Le déroulement des grossesses chez les patientes atteintes de neutropénie sévère congénitale a fait l’objet de plusieurs études dont une américaine de 2011 montrant que les grossesses se compliquent davantage en l’absence de G-CSF (MAP, ruptures prématurées des membranes, infections) avec moins de naissances vivantes et plus de fausses couches. La même équipe a également mis en évidence l’innocuité de l’utilisation du G-CSF pendant la grossesse. 

Les déficits en fractions du complément exposent également à un risque infectieux accru, mais les cas rapportés dans la littérature font plutôt état des complications immunologiques induites par ces déficits. 

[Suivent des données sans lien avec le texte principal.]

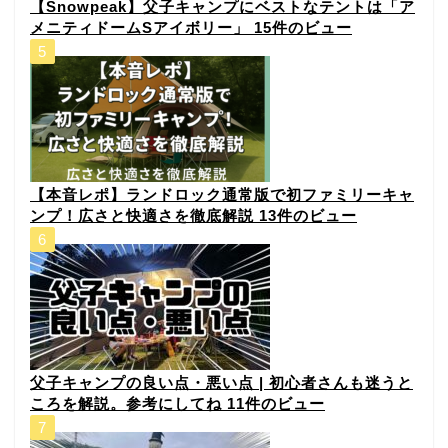
【Snowpeak】父子キャンプにベストなテントは「ア
メニティドームSアイボリー」
15件のビュー
【本音レポ】ランドロック通常版で初ファミリーキャ
ンプ！広さと快適さを徹底解説
13件のビュー
父子キャンプの良い点・悪い点 | 初心者さんも迷うと
ころを解説。参考にしてね
11件のビュー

L’étude PREPI (PRegnancy Evaluation Primary Immunodeficiency) a collecté des données sur la grossesse chez des femmes suivies pour un DIP en région Ile-de-France. Ces femmes ont été identifiées à partir du registre national du centre de référence maladies rares CEREDIH. Les femmes ont répondu à un questionnaire spécifique ayant pour objectif (1) de décrire le DIP et le déroulement de la grossesse et (2) de tenter d’identifier les facteurs associés à des problématiques observées pendant la grossesse et en période périnatale

Résultat 1

222 grossesses chez 93 femmes incluses (Hypogammaglobulinémie : n = 119, Déficit Immunitaire Combiné : n = 67 ;Déficit de l’Immunité Innée : n = 26). Le taux de naissances vivantes était de 69 % avec 3 % de prématurité sévère (ce qui est proche des données en population générale en France). Un parcours obstétrical défavorable était associé à des antécédents d’infection sévère chez la patiente.

Résultat 2

Seulement 57 % des grossesses ont été menées avec une prophylaxie anti-infectieuse optimale. Les grossesses menées sous prophylaxie optimale avaient un meilleur déroulement (avec, néanmoins, des infections sévères au cours de 2 grossesses seulement).

Ce que cette étude apporte dans le domaine :

Les grossesses sont réalisables chez les femmes ayant un DIP.

Il est fortement recommandé de réaliser un suivi multidisciplinaire en collaboration avec le référent DIP du centre de compétence/centre de référence, notamment pour proposer la prophylaxie anti-infectieuse la plus adaptée à chaque patiente pendant la grossesse et en période périnatale. Ces résultats apportent des informations rassurantes pour les cliniciens et les patientes. Des travaux supplémentaires seraient importants à mener pour mieux définir les approches personnalisées en termes de recommandations concernant les prophylaxies anti-infectieuses et pour mieux évaluer la fertilité.